Extract every line from the items below that contains the string "area". Matching is case-sensitive.

Data for this exercise:

********************

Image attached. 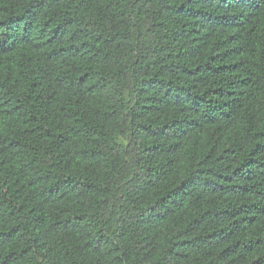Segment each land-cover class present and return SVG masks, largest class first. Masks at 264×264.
I'll return each mask as SVG.
<instances>
[{
    "label": "trees",
    "instance_id": "trees-1",
    "mask_svg": "<svg viewBox=\"0 0 264 264\" xmlns=\"http://www.w3.org/2000/svg\"><path fill=\"white\" fill-rule=\"evenodd\" d=\"M0 264H264V0H0Z\"/></svg>",
    "mask_w": 264,
    "mask_h": 264
}]
</instances>
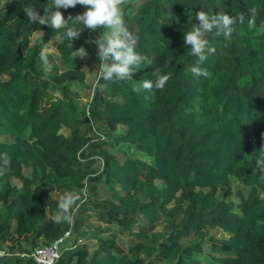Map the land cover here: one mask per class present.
I'll return each mask as SVG.
<instances>
[{
    "label": "trees",
    "instance_id": "trees-1",
    "mask_svg": "<svg viewBox=\"0 0 264 264\" xmlns=\"http://www.w3.org/2000/svg\"><path fill=\"white\" fill-rule=\"evenodd\" d=\"M203 1L126 5L124 22L138 37L136 51L153 63L141 64L132 81H100L106 86L94 87L89 114L72 82H84V62L73 54L81 46L90 49L91 31L83 29L71 47L61 32L31 23L22 10L34 3L43 14L49 0L0 4V136L7 138L0 141V156L11 157L0 177V248L28 253L6 263L36 264L29 254L38 242L51 243L69 231L58 264H203L196 255L205 252V244L217 264H264V167L255 163L264 142V0H207L202 9ZM251 8L257 10L256 23L249 28ZM84 10L60 9L65 19ZM196 10L245 17L228 39L208 34L215 53L199 65L208 77L190 72L196 58L183 42L195 22L188 14ZM37 31L44 35L31 43ZM54 37L63 69L46 73L39 53ZM157 68L170 75L163 90L132 91ZM117 126L124 132L115 142L149 162L110 153ZM97 131L104 139L93 140ZM231 177L242 185L236 202L228 199ZM99 182L107 185L110 198L97 199ZM46 186L74 194L85 188L88 198L73 206L72 223L53 221L59 199ZM84 218L114 231L88 233ZM160 221L166 222V233L155 231ZM214 228L229 236L209 235ZM119 235L137 241L122 250L115 243ZM83 240H93L94 249Z\"/></svg>",
    "mask_w": 264,
    "mask_h": 264
},
{
    "label": "clouds",
    "instance_id": "clouds-1",
    "mask_svg": "<svg viewBox=\"0 0 264 264\" xmlns=\"http://www.w3.org/2000/svg\"><path fill=\"white\" fill-rule=\"evenodd\" d=\"M129 2L130 0H49L48 6L43 8V14L40 13L34 3L26 4L22 10L31 23L46 25L52 30L61 32L60 38L67 39L71 47L73 40L80 37L83 29L91 32H96L101 28L107 30L98 38L87 41V43L95 44L97 48L99 64L96 66L95 86L103 90L106 84H101L100 81H132V74L141 68V64L146 63L151 66L153 63L151 59L136 51L138 37L129 31L124 22L123 9ZM77 5L83 6L85 10L75 16L69 15L65 19L60 9L67 10L75 8ZM256 11V8L249 9L250 16L247 21L249 28H252L256 23L254 18ZM188 15H190L191 20H195L191 24L190 30L183 34V42L190 49L189 55L196 58L190 72L196 77H208V71L199 67L207 60L208 54L215 53V48L210 46L207 39L208 34L214 32L216 36L222 35L228 39L236 30L235 25L244 23L245 17L243 13L233 16L226 12L209 14L206 10L191 11ZM69 20H73L74 24L70 25ZM75 24H79L81 27L77 28ZM39 34L40 38L44 35L42 31H39ZM88 55L84 47L81 46L74 50L73 58H83ZM48 56L49 52L42 47L39 59L45 67L49 65ZM151 77L141 80L138 85H134L132 91L152 93L153 90H163L170 79V75L162 74L158 68L153 69ZM261 137L264 140V133H261ZM256 151L255 163L264 167V159H261L264 157V142ZM10 163L11 157L7 153L0 156V177L6 175ZM79 199V194L65 192L57 202V211L53 221L57 224L72 223L74 220L72 209ZM58 259V256L54 257L50 264H55Z\"/></svg>",
    "mask_w": 264,
    "mask_h": 264
},
{
    "label": "rangeland",
    "instance_id": "rangeland-1",
    "mask_svg": "<svg viewBox=\"0 0 264 264\" xmlns=\"http://www.w3.org/2000/svg\"><path fill=\"white\" fill-rule=\"evenodd\" d=\"M142 0H130V4H133L134 6H137ZM9 3V0H0V4L1 5H6ZM106 33L107 30H103L98 29L97 33H93L91 32V38H98L100 35H102V33ZM40 37L39 31L34 32L33 35L31 36V43H34L36 41V39ZM59 42V37H54L52 38L47 44L44 45V49H46L49 54H51V56L53 57V61L49 62L48 67H46L45 71L46 73H48L50 70H52L55 66H58L60 69H63V66L60 63V58L58 56L57 53V49H56V45ZM89 55L83 58H80L84 64L81 66V70H83L84 74H85V78H84V82L83 83H79L77 81H73L72 82V87L73 89H75L78 94H79V102L82 105H86V107H89V103L91 101L92 98V93H93V89L95 87V83H96V75H97V69L96 66L99 64V60L97 58V48L96 45L93 44L90 46V49L88 51H86ZM89 110V109H88ZM89 114V112H88ZM112 131V135L110 140L114 143L109 147V151L111 154H113L117 159L122 160L124 157V153H127L128 155H134L137 156L139 159H141L142 161L145 162H149L150 159L147 156L141 155V154H137L135 152H133L131 149H129L127 147L126 144L124 143H116L114 136L115 135H122L124 132V128L121 126H117L115 129L111 130ZM63 133H67L68 130L63 129L62 130ZM96 137L93 138V140H101L104 139V135L102 134V132H98L97 131ZM7 138L5 136H0V141H6ZM102 166H103V162L99 161L95 163V169L96 170H102ZM24 173L28 174L29 171L28 169H25ZM232 180V194L228 197V199L232 200L233 202H236L239 198H238V194H236V192H238L239 190H242V185L234 178L231 177ZM13 183L17 186L20 185L18 180H13ZM46 191L54 198V199H59L65 192L64 191H59L56 190L53 186H46L45 187ZM80 201L78 202L77 206L82 203L83 201H85L88 198V193L86 192L85 188L80 190ZM110 191L107 187V185L105 183H97V199L98 200H103V199H108L110 198ZM55 216V215H53ZM98 229H103L106 230V234H111L114 231V227H108L106 224L103 223H99L97 222V220L91 218V219H87L84 218L83 219V230H86L88 233L91 232V230H98ZM155 231H162L164 233L167 232L166 229V222L164 221H160L156 224L155 226ZM102 235V236H103ZM209 235L215 236L217 238H227L229 236V233L220 229V228H214V229H210L209 230ZM69 237H71V233L69 235ZM190 238V237H189ZM137 240L134 238H129L127 236H117L115 243L122 249V250H127L128 246L132 243V242H136ZM187 241L186 238L182 239V243L185 244ZM86 243L87 246L89 247L90 251H92L95 247V243L94 241H81V243ZM40 242H38L37 245H39ZM205 247V252L203 254H198L196 255V257L198 259H201L203 261V264H217L216 261L210 256L213 253L211 252L210 248L208 247L207 244L204 245ZM9 245H4L3 246V250L6 253H10L9 250ZM215 253V252H214ZM210 254V255H209ZM214 256V254H213ZM12 257H16V258H28V253H24V252H19L16 253L15 255H12Z\"/></svg>",
    "mask_w": 264,
    "mask_h": 264
},
{
    "label": "built area",
    "instance_id": "built-area-1",
    "mask_svg": "<svg viewBox=\"0 0 264 264\" xmlns=\"http://www.w3.org/2000/svg\"><path fill=\"white\" fill-rule=\"evenodd\" d=\"M69 235L70 233L67 231L62 237L52 241L51 243L36 246L31 251L29 256L35 261L36 264H50L52 259L56 256H58L60 259L62 244L69 237ZM5 255L6 252L0 248V257L2 258ZM59 259L55 261V264H58Z\"/></svg>",
    "mask_w": 264,
    "mask_h": 264
},
{
    "label": "crops",
    "instance_id": "crops-1",
    "mask_svg": "<svg viewBox=\"0 0 264 264\" xmlns=\"http://www.w3.org/2000/svg\"><path fill=\"white\" fill-rule=\"evenodd\" d=\"M15 254L16 253H6L5 257H2V258L0 257V264H12V263H9L10 261H7L6 263L5 260H9L10 258H12V255H15ZM20 264H23V263H20Z\"/></svg>",
    "mask_w": 264,
    "mask_h": 264
},
{
    "label": "water",
    "instance_id": "water-1",
    "mask_svg": "<svg viewBox=\"0 0 264 264\" xmlns=\"http://www.w3.org/2000/svg\"><path fill=\"white\" fill-rule=\"evenodd\" d=\"M206 2H207V0H204V1H203L202 9H204Z\"/></svg>",
    "mask_w": 264,
    "mask_h": 264
}]
</instances>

********************

Completed task:
    "label": "built area",
    "instance_id": "built-area-1",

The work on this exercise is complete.